◆ The problem:
Your answer should consist of every line in the records that holds "Colon".

[Dataset entries]
★ ★ ★ ★

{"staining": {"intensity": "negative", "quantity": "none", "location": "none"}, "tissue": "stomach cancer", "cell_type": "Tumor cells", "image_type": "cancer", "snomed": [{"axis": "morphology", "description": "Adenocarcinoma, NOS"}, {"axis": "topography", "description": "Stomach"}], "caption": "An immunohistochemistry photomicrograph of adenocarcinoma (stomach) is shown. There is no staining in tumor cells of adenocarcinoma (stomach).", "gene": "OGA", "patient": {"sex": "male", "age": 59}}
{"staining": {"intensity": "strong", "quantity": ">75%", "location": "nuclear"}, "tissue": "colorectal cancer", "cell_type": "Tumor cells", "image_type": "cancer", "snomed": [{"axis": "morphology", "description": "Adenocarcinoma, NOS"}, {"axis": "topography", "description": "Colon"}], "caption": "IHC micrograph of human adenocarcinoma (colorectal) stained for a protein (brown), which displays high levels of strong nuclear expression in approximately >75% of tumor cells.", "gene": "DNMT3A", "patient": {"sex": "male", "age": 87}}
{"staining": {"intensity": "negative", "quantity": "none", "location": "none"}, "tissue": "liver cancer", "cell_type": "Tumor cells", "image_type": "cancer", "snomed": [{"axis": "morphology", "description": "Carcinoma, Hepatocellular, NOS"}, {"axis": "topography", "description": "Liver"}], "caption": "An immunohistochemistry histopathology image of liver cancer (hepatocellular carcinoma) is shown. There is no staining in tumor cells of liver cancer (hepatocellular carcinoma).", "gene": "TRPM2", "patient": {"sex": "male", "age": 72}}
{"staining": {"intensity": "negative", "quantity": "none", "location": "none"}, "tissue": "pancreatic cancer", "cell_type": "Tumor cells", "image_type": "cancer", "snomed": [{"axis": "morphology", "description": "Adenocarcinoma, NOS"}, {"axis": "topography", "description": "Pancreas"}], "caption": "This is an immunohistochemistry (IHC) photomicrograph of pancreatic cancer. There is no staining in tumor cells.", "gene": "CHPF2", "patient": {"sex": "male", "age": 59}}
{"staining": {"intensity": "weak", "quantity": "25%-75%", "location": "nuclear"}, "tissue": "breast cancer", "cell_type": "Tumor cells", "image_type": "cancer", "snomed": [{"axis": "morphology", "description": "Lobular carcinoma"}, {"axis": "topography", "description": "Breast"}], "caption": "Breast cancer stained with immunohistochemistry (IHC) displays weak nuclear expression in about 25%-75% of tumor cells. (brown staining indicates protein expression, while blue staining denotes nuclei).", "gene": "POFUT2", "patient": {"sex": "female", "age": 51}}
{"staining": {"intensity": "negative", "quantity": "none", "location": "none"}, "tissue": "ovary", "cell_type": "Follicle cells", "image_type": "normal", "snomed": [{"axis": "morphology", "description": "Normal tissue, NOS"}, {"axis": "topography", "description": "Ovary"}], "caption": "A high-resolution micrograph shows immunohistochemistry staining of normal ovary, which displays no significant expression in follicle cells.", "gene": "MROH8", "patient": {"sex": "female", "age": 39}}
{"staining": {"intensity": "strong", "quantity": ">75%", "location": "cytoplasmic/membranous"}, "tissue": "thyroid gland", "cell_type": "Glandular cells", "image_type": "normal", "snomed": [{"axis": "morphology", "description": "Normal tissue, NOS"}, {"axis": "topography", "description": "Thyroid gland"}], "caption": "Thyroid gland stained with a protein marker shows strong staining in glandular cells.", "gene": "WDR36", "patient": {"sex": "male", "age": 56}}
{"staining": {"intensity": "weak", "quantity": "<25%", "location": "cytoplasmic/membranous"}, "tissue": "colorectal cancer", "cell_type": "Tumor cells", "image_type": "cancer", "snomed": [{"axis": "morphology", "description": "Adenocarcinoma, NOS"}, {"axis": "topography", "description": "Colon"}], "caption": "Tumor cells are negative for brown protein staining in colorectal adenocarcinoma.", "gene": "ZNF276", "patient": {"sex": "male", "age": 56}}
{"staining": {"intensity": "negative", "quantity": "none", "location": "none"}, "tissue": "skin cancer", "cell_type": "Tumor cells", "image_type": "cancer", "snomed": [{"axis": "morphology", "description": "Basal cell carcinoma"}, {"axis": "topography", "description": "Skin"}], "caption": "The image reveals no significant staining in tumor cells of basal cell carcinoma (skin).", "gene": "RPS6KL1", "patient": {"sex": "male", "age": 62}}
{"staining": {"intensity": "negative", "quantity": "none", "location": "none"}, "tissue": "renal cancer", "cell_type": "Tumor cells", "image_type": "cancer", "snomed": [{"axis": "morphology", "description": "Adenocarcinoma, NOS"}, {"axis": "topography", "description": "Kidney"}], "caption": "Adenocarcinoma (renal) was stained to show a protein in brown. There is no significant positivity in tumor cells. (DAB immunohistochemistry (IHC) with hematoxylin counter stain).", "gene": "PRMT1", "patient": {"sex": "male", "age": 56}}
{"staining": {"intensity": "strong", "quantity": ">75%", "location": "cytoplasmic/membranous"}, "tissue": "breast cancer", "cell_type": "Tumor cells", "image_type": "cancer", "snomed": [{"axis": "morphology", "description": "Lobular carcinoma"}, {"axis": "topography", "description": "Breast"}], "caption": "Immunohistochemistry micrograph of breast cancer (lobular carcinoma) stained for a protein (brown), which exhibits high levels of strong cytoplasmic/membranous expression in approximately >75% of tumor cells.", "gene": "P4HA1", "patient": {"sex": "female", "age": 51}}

★ ★ ★ ★

◆ Result of this exercise:
{"staining": {"intensity": "strong", "quantity": ">75%", "location": "nuclear"}, "tissue": "colorectal cancer", "cell_type": "Tumor cells", "image_type": "cancer", "snomed": [{"axis": "morphology", "description": "Adenocarcinoma, NOS"}, {"axis": "topography", "description": "Colon"}], "caption": "IHC micrograph of human adenocarcinoma (colorectal) stained for a protein (brown), which displays high levels of strong nuclear expression in approximately >75% of tumor cells.", "gene": "DNMT3A", "patient": {"sex": "male", "age": 87}}
{"staining": {"intensity": "weak", "quantity": "<25%", "location": "cytoplasmic/membranous"}, "tissue": "colorectal cancer", "cell_type": "Tumor cells", "image_type": "cancer", "snomed": [{"axis": "morphology", "description": "Adenocarcinoma, NOS"}, {"axis": "topography", "description": "Colon"}], "caption": "Tumor cells are negative for brown protein staining in colorectal adenocarcinoma.", "gene": "ZNF276", "patient": {"sex": "male", "age": 56}}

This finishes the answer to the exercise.